# Vallisneria and chlorine baths question



## azadehm1 (Oct 11, 2006)

I'm having a serious hair algae problem and I was wondering if I could do a chlorine dip on my Vals. they seem so fragile compared to most plants I just wanted to check before I went ahead. My whole tank is having issues and after the dip I'll be moving these plants to another tank.
Also I was wondering how long should I dip for and what percentage solution do you think would be best...
Thanks in advance for any help.


----------



## hoppycalif (Apr 7, 2005)

Use one part bleach to 19-20 parts water. But, I doubt that vals would survive it. Mine haven't survived just a 2X overdose of Excel. The only plants I have found that easily survive a bleach dip are anubias and Java fern.


----------



## evercl92 (Aug 14, 2006)

My vals melted horribly after my attemp (1/20), 90 secs.
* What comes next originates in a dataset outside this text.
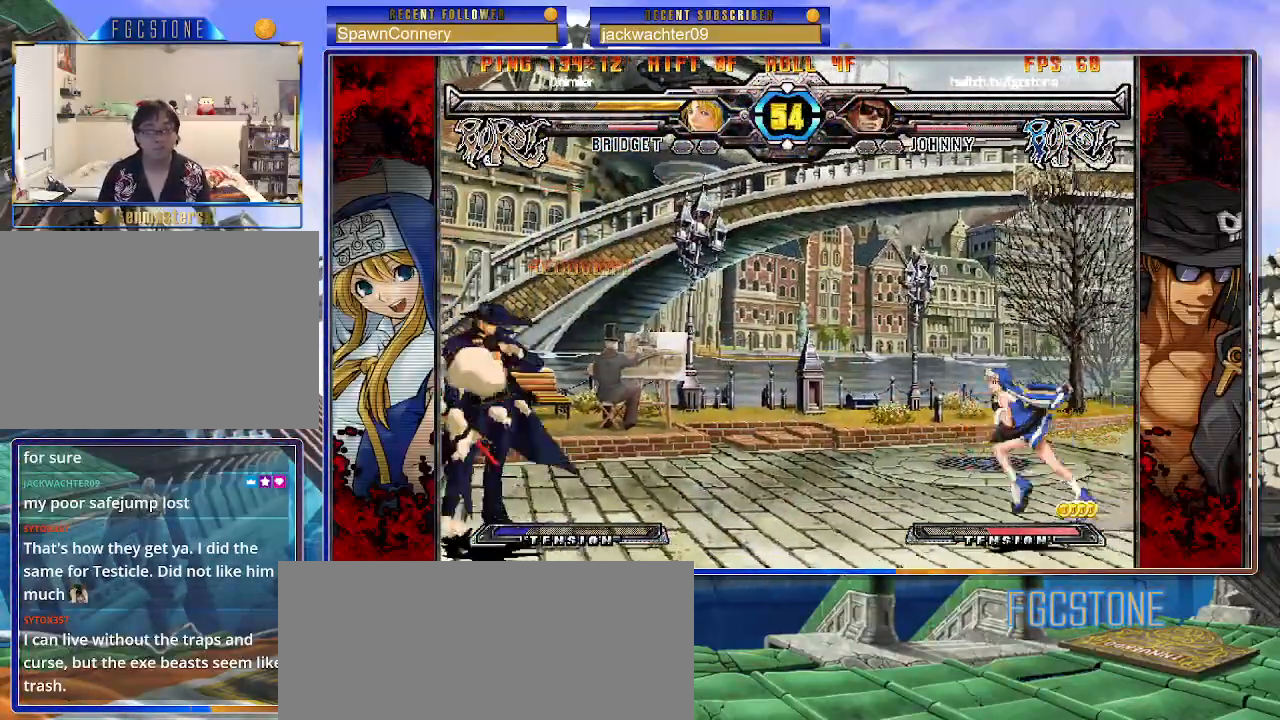
{"buttons": [], "left_stick": "left", "events": [[50, "left_stick", "right"], [117, "left_stick", "up-right"], [250, "left_stick", "left"]]}
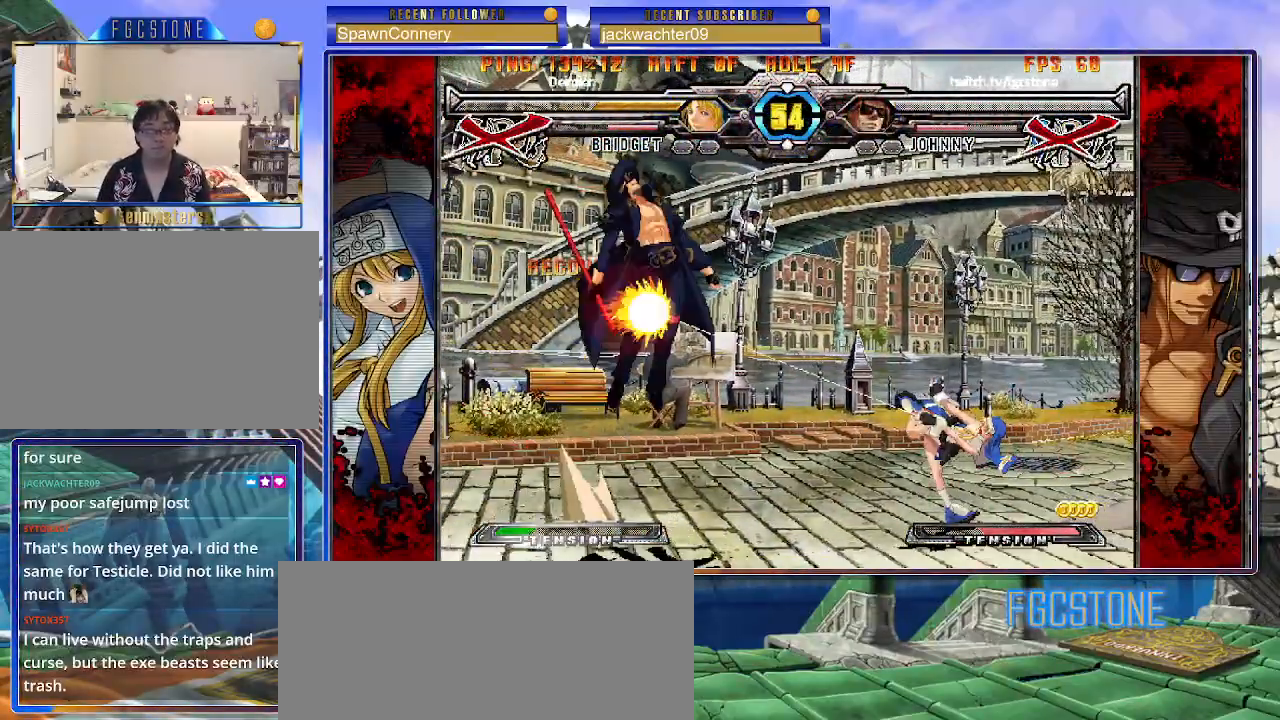
{"buttons": [], "left_stick": "center", "events": [[217, "left_stick", "center"]]}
Maybe try half the bleach dose, say 1/40, and 45 secs. See how it looks in a couple days. Up the dose or duration if you think they can handle it (assuming they made it after the initial attempt). What kind of vals? The contortion did far worse than the giant vals, I assume due to a softer leave structure.


----------



## azadehm1 (Oct 11, 2006)

Thanks for your input. From what you guys wrote..I'm just going to cut off what is affected and just move healthy material. That seems like a much better idea than having them melt in the chlorine.


----------



## Sammie7 (Oct 3, 2006)

I've read that you can also use Hydrogen peroxide with good results and less damage to the plants.


----------